For me, I can’t do the grind of going through all the stuff that’s happening, so I have Tumblr and Twitter feeds tailored to my interests, and I try to let what catches my attention be my guide. It’s worked out pretty well, I think, or at least things I was randomly interested in 10 years ago are now coming back to play a role in my current writing. I go through a lot of ideas. I let things simmer. I usually don’t have to produce anything regularly, so if I don’t have an idea for what to write about, I go do something else. (When I’ve done the daily 8-post blog grind it has left me a hollow shell and I have no idea how you all do it on the regular.) Follow your interests and you’ll get something out of it, eventually, or at least that’s how it’s worked for me. I’m still genuinely surprised by what people do and don’t respond to. You just gain a sort of instinctual sense for it, I think. A lot of writing is about developing your taste, for good writing and good ideas and good subjects. You get this by reading other people and thinking about your own writing and then applying those judgments as you’re working through an idea or a piece.
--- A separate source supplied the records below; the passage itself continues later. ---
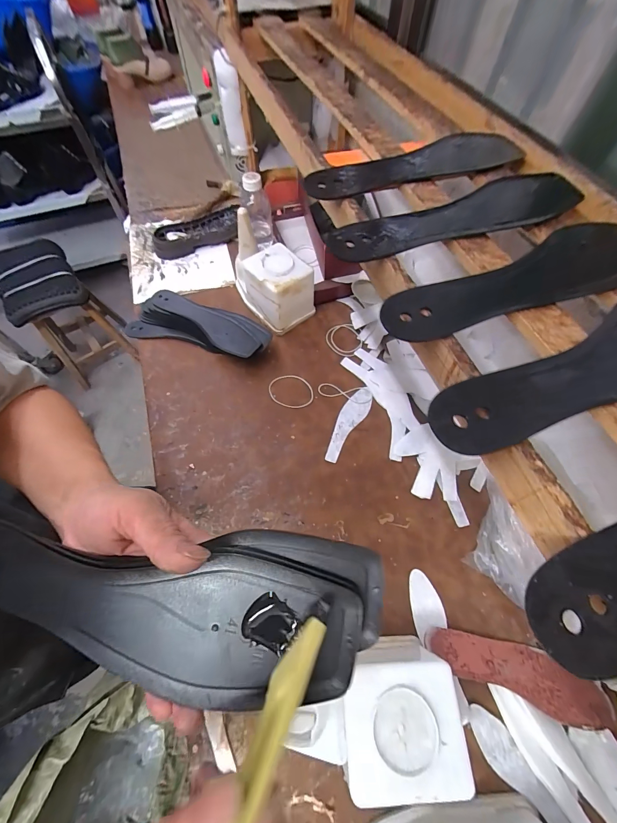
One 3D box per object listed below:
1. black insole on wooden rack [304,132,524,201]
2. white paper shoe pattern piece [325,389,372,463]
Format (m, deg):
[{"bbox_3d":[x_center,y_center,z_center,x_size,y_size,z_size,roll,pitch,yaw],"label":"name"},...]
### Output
[{"bbox_3d":[0.127,-0.274,0.343,0.276,0.011,0.067,-23,65,-12],"label":"black insole on wooden rack"},{"bbox_3d":[0.073,0.020,0.570,0.044,0.004,0.161,26,65,13],"label":"white paper shoe pattern piece"}]

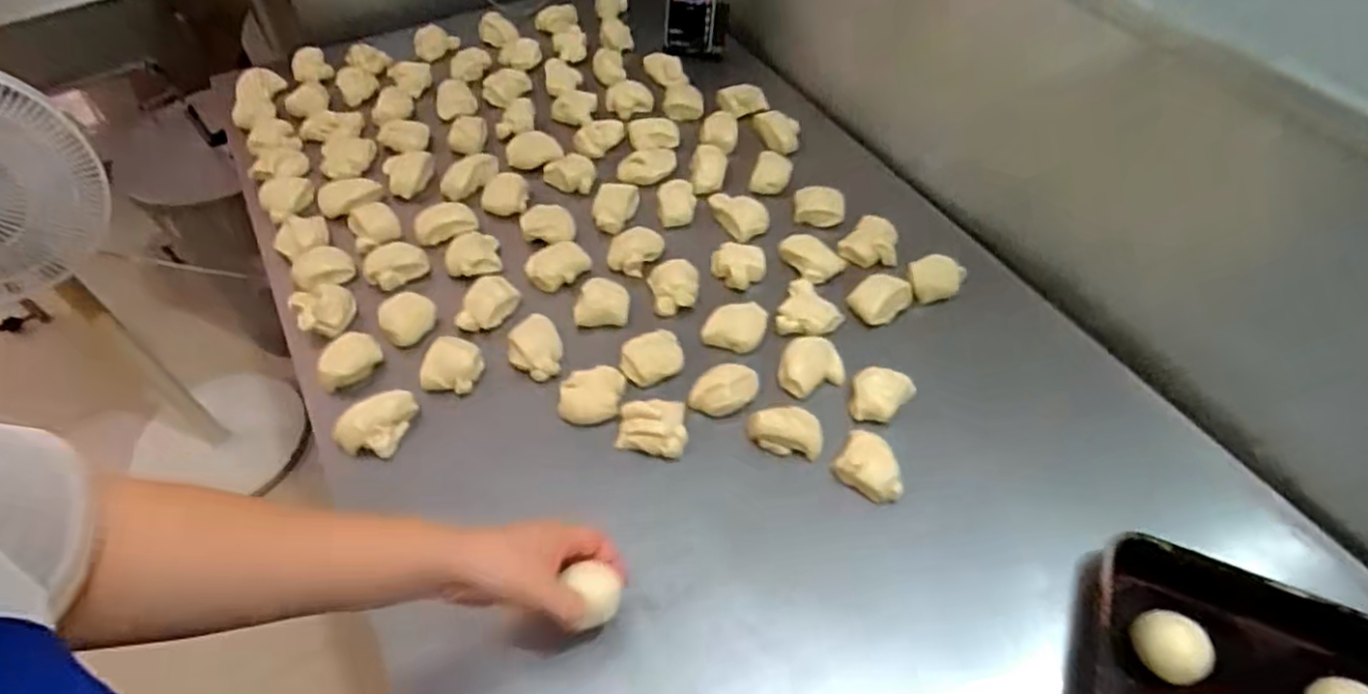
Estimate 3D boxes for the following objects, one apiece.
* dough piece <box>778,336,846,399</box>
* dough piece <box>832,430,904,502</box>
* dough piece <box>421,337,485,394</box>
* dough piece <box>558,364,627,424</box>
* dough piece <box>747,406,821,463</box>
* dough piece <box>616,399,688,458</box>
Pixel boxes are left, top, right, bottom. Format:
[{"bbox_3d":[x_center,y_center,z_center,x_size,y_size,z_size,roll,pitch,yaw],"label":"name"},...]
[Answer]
[{"bbox_3d":[0.136,0.025,0.753,0.065,0.032,0.064,1,51,-1],"label":"dough piece"},{"bbox_3d":[0.180,0.114,0.678,0.067,0.045,0.055,28,56,20],"label":"dough piece"},{"bbox_3d":[-0.244,0.019,0.753,0.057,0.033,0.050,6,51,4],"label":"dough piece"},{"bbox_3d":[-0.095,0.050,0.731,0.066,0.050,0.053,2,51,1],"label":"dough piece"},{"bbox_3d":[0.100,0.082,0.705,0.075,0.037,0.043,6,51,4],"label":"dough piece"},{"bbox_3d":[-0.030,0.083,0.711,0.070,0.048,0.052,6,51,4],"label":"dough piece"}]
I’m in grad school now and it’s been great for my freelancing. I have lots of friends who are full-time journalists and it works for them, but I don’t think I could do it. (@freedarko had some thoughts on this back on 21 July.) It’s been enormously helpful to my career not to have to worry about how much I’m making from my pieces. You can “be a writer” and do other things. Most writers do. Good writing takes time and thought and age. Being a writer and being a journalist are two different things, and it’s important to figure out which one you’re shooting for; you can be a journalist and be a great writer, but if all you really care about is the writing then you can save yourself a whole lot of medical bills by doing it as a side gig. The balance between grad school and freelancing is a struggle, but I think it’s been good for me to have one venue to think deeply and at length and another to get my ideas out quickly. Maybe not, though. We’ll see.